Records follow. Copy every line with "linejoin".

**Data excerpts**.
++++++++++
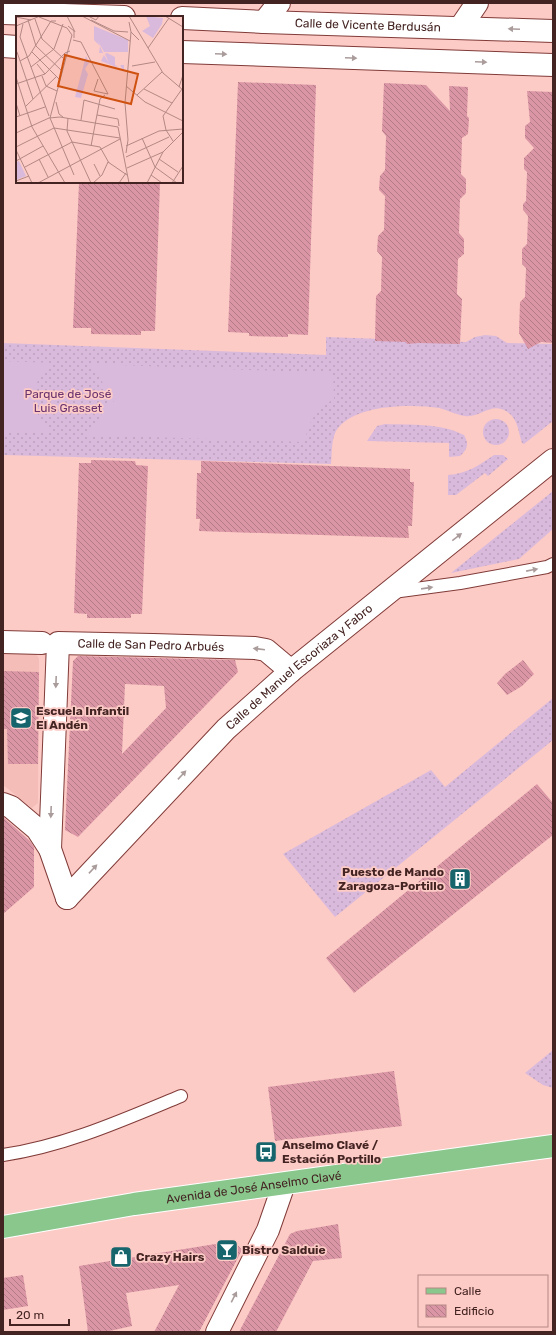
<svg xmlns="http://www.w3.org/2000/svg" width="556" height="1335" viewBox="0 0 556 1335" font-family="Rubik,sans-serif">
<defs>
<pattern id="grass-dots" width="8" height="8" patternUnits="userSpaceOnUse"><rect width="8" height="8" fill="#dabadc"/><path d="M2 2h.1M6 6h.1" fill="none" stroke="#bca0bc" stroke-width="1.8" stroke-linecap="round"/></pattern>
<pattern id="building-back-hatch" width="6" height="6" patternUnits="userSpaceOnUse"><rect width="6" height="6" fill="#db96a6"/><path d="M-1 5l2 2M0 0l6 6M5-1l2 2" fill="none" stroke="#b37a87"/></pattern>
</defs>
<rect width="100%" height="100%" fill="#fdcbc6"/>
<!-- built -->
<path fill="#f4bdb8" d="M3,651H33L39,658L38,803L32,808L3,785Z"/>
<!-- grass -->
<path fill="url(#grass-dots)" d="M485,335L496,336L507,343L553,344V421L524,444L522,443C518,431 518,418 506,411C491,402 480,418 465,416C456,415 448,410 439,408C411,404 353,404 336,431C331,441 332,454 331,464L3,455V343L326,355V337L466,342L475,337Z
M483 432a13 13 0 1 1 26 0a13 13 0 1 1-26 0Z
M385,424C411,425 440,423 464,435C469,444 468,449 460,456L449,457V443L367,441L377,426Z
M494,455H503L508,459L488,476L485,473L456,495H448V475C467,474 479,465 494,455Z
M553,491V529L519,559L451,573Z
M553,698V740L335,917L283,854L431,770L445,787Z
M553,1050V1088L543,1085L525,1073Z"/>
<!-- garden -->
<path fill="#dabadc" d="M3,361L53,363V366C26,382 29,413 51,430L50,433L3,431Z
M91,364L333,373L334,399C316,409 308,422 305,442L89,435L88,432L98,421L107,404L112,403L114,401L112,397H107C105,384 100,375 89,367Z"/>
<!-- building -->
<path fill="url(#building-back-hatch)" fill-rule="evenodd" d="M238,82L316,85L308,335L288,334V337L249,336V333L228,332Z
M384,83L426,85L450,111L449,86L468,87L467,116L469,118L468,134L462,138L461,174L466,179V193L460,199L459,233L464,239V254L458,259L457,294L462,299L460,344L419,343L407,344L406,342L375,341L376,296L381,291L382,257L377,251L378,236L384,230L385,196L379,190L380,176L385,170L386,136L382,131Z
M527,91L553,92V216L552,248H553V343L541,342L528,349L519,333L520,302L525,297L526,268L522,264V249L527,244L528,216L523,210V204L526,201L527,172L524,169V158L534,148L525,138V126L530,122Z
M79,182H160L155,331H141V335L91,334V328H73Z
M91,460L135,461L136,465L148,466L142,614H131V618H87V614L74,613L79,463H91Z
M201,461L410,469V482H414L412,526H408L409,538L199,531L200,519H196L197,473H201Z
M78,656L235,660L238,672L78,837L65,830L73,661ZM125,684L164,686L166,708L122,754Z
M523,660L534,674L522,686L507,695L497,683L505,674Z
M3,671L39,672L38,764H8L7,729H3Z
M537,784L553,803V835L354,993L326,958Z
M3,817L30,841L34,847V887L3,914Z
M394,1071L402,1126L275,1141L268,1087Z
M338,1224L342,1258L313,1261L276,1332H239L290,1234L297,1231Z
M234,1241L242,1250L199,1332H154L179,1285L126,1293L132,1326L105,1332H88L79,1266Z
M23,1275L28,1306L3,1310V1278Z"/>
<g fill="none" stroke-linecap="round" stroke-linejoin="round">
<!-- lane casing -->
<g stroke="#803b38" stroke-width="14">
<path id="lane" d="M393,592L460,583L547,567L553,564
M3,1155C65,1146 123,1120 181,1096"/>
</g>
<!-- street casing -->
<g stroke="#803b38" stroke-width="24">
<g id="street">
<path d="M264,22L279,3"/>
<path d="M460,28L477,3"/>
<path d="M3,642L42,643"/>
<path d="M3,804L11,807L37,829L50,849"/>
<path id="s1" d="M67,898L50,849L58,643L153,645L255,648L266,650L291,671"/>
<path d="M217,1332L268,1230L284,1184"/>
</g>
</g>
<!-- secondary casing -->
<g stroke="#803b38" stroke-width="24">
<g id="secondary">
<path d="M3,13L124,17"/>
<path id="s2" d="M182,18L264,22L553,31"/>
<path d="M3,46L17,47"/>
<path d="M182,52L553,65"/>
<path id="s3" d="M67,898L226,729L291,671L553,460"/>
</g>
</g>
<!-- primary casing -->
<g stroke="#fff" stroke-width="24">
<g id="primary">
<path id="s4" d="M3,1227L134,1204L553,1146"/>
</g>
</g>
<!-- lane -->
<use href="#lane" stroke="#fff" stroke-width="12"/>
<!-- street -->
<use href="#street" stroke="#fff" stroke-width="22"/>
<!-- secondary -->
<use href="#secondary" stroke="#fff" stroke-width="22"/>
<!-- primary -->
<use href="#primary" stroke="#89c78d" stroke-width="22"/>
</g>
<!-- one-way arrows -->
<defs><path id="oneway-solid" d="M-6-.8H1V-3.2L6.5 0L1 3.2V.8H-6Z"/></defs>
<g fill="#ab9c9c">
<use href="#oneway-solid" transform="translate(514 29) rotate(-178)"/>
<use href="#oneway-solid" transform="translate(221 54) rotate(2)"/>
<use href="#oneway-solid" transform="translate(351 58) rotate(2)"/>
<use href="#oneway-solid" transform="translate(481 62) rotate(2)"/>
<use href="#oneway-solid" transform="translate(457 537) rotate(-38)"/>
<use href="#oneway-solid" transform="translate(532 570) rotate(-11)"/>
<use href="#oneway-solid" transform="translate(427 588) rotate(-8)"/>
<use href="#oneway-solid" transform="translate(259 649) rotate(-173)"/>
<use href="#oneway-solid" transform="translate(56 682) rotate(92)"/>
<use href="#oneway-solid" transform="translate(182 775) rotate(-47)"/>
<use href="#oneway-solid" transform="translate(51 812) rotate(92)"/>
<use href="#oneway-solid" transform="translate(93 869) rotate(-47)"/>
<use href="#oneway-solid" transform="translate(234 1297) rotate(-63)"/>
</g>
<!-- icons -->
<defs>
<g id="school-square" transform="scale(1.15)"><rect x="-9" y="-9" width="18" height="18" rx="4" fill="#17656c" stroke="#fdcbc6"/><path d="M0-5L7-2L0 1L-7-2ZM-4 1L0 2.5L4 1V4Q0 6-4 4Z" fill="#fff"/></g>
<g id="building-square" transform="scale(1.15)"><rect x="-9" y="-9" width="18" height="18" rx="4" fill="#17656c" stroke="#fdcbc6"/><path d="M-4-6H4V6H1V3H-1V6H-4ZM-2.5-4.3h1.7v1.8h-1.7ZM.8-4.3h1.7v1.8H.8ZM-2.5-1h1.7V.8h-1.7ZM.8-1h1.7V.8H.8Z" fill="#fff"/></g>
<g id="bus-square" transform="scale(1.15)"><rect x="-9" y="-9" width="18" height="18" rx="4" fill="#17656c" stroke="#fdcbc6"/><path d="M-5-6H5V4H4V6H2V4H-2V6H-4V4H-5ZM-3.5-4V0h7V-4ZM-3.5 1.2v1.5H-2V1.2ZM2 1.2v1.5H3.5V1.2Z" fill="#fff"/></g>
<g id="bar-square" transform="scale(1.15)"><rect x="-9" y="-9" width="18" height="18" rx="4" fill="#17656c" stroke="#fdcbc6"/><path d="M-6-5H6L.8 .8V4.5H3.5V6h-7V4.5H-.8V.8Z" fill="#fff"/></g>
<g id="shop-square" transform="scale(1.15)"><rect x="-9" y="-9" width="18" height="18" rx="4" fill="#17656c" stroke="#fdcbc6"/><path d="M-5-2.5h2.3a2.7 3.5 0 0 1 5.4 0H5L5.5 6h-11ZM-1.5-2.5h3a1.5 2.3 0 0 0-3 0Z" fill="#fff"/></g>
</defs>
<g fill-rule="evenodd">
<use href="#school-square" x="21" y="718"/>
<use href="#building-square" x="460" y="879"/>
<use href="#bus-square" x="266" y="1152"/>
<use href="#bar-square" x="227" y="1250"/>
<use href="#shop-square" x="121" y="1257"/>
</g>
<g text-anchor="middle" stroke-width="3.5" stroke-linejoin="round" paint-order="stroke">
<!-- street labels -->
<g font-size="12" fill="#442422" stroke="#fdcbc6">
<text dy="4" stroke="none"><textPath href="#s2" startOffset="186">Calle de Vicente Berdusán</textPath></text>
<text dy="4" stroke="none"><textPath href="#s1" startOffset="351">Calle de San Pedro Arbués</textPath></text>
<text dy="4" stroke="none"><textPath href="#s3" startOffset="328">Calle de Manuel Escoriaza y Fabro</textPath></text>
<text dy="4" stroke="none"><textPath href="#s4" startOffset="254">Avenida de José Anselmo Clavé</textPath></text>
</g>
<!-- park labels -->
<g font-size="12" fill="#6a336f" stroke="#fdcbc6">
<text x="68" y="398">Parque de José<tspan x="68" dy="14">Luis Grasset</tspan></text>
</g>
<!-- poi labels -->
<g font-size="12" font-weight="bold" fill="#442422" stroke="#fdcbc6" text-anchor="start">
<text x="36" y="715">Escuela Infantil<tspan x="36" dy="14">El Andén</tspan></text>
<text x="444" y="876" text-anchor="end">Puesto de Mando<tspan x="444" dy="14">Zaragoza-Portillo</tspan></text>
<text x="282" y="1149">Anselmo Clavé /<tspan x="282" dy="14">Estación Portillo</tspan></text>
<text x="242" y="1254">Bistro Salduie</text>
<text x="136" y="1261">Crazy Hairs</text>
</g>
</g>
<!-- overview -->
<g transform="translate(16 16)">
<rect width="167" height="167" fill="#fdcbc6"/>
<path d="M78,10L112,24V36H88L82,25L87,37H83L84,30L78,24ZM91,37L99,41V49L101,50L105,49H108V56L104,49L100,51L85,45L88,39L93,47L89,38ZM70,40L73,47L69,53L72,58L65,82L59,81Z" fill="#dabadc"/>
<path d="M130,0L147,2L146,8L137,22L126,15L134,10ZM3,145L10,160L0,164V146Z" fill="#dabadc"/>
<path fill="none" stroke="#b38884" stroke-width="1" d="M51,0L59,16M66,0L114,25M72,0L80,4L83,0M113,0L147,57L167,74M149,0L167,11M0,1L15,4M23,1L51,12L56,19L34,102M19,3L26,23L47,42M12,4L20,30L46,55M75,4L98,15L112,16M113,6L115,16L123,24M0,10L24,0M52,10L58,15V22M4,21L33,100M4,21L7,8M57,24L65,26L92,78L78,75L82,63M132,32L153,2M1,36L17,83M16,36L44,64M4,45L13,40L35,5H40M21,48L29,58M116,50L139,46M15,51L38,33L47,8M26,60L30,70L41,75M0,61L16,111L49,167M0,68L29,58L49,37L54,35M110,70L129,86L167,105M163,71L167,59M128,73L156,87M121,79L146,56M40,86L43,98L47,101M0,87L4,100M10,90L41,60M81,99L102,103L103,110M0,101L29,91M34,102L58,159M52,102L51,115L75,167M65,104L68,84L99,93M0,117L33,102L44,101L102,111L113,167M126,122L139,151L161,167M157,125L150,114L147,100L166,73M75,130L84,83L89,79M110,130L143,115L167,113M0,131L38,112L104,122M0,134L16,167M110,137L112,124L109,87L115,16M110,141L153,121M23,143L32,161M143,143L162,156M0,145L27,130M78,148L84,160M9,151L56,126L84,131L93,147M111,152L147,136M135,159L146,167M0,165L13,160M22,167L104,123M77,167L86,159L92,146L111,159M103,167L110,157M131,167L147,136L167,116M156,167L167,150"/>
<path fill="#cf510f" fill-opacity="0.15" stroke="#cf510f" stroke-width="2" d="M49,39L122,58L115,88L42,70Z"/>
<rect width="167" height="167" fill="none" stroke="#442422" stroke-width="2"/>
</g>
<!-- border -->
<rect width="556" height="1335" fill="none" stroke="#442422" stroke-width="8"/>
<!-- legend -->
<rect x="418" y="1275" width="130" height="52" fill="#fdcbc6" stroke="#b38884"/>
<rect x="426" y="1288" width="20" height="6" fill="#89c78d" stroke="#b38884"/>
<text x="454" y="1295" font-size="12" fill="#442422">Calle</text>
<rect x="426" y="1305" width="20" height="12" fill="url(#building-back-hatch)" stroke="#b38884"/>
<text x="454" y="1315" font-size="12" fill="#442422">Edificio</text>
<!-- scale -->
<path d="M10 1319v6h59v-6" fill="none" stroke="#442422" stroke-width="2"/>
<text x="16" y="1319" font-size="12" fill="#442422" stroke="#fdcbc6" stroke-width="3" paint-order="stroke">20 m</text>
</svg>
++++++++++
**Reply**.
<g fill="none" stroke-linecap="round" stroke-linejoin="round">
<g text-anchor="middle" stroke-width="3.5" stroke-linejoin="round" paint-order="stroke">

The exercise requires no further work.